===== RAW DATA

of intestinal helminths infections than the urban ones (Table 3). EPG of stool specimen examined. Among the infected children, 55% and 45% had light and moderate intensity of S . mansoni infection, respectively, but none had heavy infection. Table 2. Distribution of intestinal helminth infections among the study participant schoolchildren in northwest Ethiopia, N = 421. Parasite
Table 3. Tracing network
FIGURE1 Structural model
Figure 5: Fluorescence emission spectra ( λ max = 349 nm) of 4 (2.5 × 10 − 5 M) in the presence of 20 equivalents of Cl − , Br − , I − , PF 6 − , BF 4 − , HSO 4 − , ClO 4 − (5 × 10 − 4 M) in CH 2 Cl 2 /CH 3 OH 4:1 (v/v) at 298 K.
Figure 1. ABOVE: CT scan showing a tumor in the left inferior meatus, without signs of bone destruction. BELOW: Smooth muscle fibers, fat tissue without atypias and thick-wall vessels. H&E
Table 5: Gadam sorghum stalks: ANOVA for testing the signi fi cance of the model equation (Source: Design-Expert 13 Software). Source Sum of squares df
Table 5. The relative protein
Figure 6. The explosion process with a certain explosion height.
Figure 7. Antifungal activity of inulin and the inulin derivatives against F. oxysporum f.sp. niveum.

==========

*WHAT TO DO*: Return the entries in full, keeping every line exactly as it is.

*SOLUTION FOR THIS EXERCISE*:
of intestinal helminths infections than the urban ones (Table 3). EPG of stool specimen examined. Among the infected children, 55% and 45% had light and moderate intensity of S . mansoni infection, respectively, but none had heavy infection. Table 2. Distribution of intestinal helminth infections among the study participant schoolchildren in northwest Ethiopia, N = 421. Parasite
Table 3. Tracing network
FIGURE1 Structural model
Figure 5: Fluorescence emission spectra ( λ max = 349 nm) of 4 (2.5 × 10 − 5 M) in the presence of 20 equivalents of Cl − , Br − , I − , PF 6 − , BF 4 − , HSO 4 − , ClO 4 − (5 × 10 − 4 M) in CH 2 Cl 2 /CH 3 OH 4:1 (v/v) at 298 K.
Figure 1. ABOVE: CT scan showing a tumor in the left inferior meatus, without signs of bone destruction. BELOW: Smooth muscle fibers, fat tissue without atypias and thick-wall vessels. H&E
Table 5: Gadam sorghum stalks: ANOVA for testing the signi fi cance of the model equation (Source: Design-Expert 13 Software). Source Sum of squares df
Table 5. The relative protein
Figure 6. The explosion process with a certain explosion height.
Figure 7. Antifungal activity of inulin and the inulin derivatives against F. oxysporum f.sp. niveum.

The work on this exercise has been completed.